The next two weeks Paul gradually began to view the five months until September, when his second novel would be published and he would go on a two-month book tour, as an “interim period,” during which he would mostly be alone, “calmly organizing things,” he said in an email to his mother. He had already been mostly alone, he knew, since returning from Taiwan, but in a vague way, often wondering if he should’ve gone to whatever social gathering. Now if he felt urges to socialize, to meet a romantic prospect, he would simply relocate them, without further consideration, beyond the “interim period,” when he would be extremely social, he envisioned. Until then he would calmly focus on being productive in a low-level manner, finding to-do lists and unfinished projects in his Gmail account and further organizing, working on, or deleting them, for example.

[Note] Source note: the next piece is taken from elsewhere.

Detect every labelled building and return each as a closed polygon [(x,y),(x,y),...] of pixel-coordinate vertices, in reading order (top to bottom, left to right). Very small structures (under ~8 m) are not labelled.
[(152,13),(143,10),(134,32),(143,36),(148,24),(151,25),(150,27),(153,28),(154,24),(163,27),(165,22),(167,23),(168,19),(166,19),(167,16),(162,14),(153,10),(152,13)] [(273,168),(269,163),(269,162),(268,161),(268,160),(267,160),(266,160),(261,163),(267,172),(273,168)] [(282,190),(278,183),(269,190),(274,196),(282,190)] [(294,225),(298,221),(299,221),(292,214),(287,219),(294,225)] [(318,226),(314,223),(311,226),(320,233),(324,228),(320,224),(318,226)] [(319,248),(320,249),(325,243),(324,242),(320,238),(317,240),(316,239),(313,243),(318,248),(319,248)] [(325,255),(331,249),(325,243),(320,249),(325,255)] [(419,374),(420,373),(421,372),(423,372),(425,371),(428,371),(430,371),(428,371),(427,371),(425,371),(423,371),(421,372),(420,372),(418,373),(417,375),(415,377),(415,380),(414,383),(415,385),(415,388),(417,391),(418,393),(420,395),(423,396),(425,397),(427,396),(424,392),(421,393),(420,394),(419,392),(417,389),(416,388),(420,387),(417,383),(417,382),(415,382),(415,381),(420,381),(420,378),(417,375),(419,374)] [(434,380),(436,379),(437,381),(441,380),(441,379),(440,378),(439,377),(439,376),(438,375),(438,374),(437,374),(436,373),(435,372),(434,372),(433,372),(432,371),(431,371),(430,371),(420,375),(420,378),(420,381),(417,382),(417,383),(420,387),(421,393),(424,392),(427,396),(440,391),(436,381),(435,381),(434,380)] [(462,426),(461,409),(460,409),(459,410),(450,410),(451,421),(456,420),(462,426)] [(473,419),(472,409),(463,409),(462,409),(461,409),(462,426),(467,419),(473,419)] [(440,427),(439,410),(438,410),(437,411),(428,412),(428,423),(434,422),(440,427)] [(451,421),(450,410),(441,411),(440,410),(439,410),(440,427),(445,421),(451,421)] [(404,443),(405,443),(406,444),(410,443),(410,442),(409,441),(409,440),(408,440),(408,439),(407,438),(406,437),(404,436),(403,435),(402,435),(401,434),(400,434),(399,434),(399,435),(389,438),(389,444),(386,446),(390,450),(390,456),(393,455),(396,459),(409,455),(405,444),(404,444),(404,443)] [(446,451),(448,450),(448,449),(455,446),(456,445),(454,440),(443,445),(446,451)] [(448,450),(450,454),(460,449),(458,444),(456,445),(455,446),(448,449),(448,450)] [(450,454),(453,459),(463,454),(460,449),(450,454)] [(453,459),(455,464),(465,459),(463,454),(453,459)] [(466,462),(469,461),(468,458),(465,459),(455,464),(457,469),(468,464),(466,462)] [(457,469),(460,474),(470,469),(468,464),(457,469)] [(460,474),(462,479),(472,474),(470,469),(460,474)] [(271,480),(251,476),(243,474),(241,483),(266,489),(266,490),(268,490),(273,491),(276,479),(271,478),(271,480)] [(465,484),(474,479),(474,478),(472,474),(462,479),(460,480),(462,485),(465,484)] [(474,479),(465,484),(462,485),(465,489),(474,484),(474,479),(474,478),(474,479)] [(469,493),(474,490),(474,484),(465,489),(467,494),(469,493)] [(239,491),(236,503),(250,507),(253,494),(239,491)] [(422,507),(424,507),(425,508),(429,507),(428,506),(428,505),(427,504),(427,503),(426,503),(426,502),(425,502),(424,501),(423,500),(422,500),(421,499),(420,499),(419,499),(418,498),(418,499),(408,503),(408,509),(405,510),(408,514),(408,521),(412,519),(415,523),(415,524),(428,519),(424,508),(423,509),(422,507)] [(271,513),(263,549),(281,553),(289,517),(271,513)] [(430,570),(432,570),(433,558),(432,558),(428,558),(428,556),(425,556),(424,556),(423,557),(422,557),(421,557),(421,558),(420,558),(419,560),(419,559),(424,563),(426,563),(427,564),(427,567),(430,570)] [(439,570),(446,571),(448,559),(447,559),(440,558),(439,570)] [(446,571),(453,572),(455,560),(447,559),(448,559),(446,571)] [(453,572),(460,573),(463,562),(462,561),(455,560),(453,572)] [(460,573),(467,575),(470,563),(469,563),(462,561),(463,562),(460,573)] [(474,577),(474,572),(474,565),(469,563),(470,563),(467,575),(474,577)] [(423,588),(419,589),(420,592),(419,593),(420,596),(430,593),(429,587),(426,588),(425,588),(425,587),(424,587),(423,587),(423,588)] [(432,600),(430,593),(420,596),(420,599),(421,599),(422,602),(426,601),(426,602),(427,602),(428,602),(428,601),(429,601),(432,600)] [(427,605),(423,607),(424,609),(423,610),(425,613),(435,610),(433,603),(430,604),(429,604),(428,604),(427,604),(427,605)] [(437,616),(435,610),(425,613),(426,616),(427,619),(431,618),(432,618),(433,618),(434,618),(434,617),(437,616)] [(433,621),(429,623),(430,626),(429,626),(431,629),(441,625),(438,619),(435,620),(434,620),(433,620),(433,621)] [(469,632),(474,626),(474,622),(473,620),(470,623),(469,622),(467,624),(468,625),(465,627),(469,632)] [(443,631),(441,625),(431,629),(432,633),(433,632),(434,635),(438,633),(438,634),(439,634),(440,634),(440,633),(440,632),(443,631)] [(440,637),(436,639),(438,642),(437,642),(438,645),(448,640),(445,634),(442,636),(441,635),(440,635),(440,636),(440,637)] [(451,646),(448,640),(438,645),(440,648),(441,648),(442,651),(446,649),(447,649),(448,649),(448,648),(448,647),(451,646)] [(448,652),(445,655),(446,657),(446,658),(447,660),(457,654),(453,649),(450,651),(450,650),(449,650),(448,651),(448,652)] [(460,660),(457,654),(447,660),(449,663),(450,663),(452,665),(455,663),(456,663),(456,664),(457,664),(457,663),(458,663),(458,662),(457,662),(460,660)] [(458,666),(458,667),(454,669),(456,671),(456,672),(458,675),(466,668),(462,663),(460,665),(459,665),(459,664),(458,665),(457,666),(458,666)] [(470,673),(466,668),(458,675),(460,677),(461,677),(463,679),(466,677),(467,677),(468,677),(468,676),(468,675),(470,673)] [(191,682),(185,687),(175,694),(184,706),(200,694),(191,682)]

In early April he got an email from Traci asking if she could email-interview him for a website. After a few emails Paul asked Traci, whom he now reasonably, he felt, viewed as a romantic prospect, if she wanted to meet for dinner. At an Asian fusion restaurant, which Traci had suggested, they talked for around fifteen minutes, during which Paul’s interest steadily increased, before Traci mentioned living with her boyfriend. Paul was aware of the ice hockey game on the flat-screen TV attached to a wall, of the disparity between Thai food and ice hockey, as he slowly said “is, um, is it a studio apartment?”